Two different drone flights took place. The first was an infrared/ultraviolet drone and the second was a LIDAR drone that sent laser waves into the vegetation and sediment, showing what was growing and what had been deposited at a site, including flood plains.

“This will allow people to see the impact of their work and the consequences of the floods,” Estrin stressed.

“Over time, it can show historically how floodplains and rivers move,” he added.

Jito Coleman, chair of the Warren Conservation Commission and one of the leaders and founders of the tri-city conservation commission initiative to combat the knotweed problem, said the UVM SAL drone mapping is an excellent tool to evaluate multi-city efforts both in terms of what is happening along the river corridor and in the floodplains.

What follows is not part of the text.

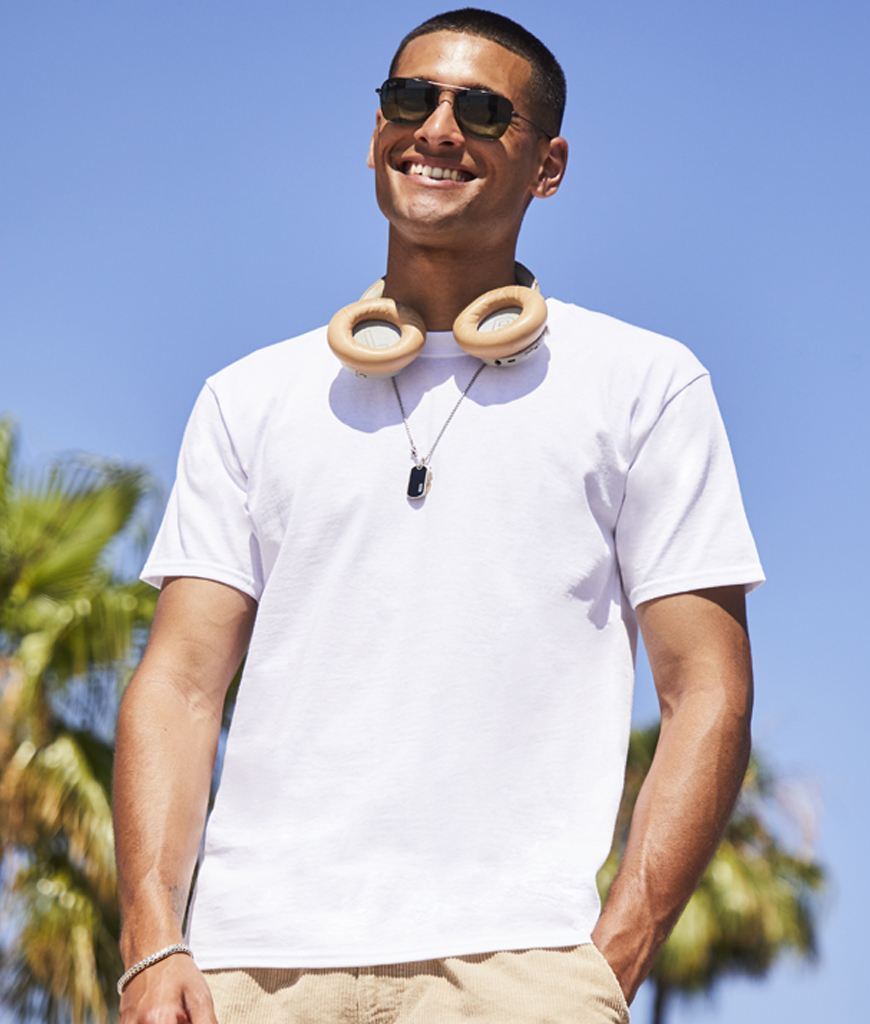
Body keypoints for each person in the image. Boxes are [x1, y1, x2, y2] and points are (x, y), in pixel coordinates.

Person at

“The aerial survey helps us see whether our efforts to reduce knotweed at higher elevations so it doesn’t get washed downstream during floods are working. And along the river corridor itself it helps because in some places the knotweed is so dense that we can’t walk along the river bank,” Coleman said.

This type of imagery – and access to these tools through UVM – helps local conservation commissions and volunteers identify and map the boundaries of knotweed infestations, Coleman explained.

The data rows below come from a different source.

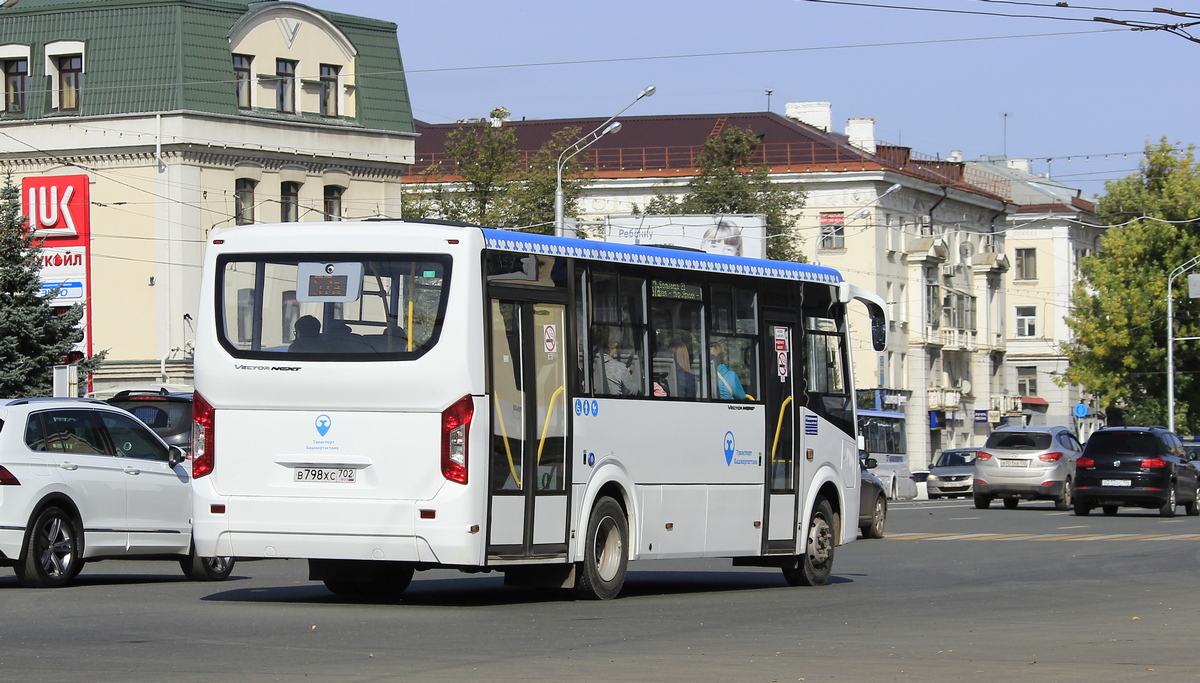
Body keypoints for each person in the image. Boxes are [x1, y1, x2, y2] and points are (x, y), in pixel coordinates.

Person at [595, 329, 638, 396]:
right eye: (615, 344)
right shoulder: (619, 368)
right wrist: (629, 375)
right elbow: (633, 391)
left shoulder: (590, 364)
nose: (616, 347)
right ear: (609, 347)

“We believe that over time it will not only tell us how the river is moving at the smallest level, inch by inch and year by year, but it will also tell us whether it has moved where the knotweed is or not and where the knotweed is going. We know that knotweed has shallow roots. We believe – and the science strongly supports this belief – that knotweed accelerates erosion. So knowing where it is and how it affects the river is critical,” Coleman said.

Coleman said cataloging the data is becoming even more important due to increasing rainfall in Vermont and the increasing number of floods.

“In this part of Vermont, a 100-year flood is a flood defined as 5.5 inches of rain in 24 hours. We now know that those numbers no longer reflect what we are seeing,” he said, referring to 100-year floods in July 2023, December 2023 and July 2024.

“This means that the numbers used to design our infrastructure are no longer valid by a factor of two, three or more,” he stressed.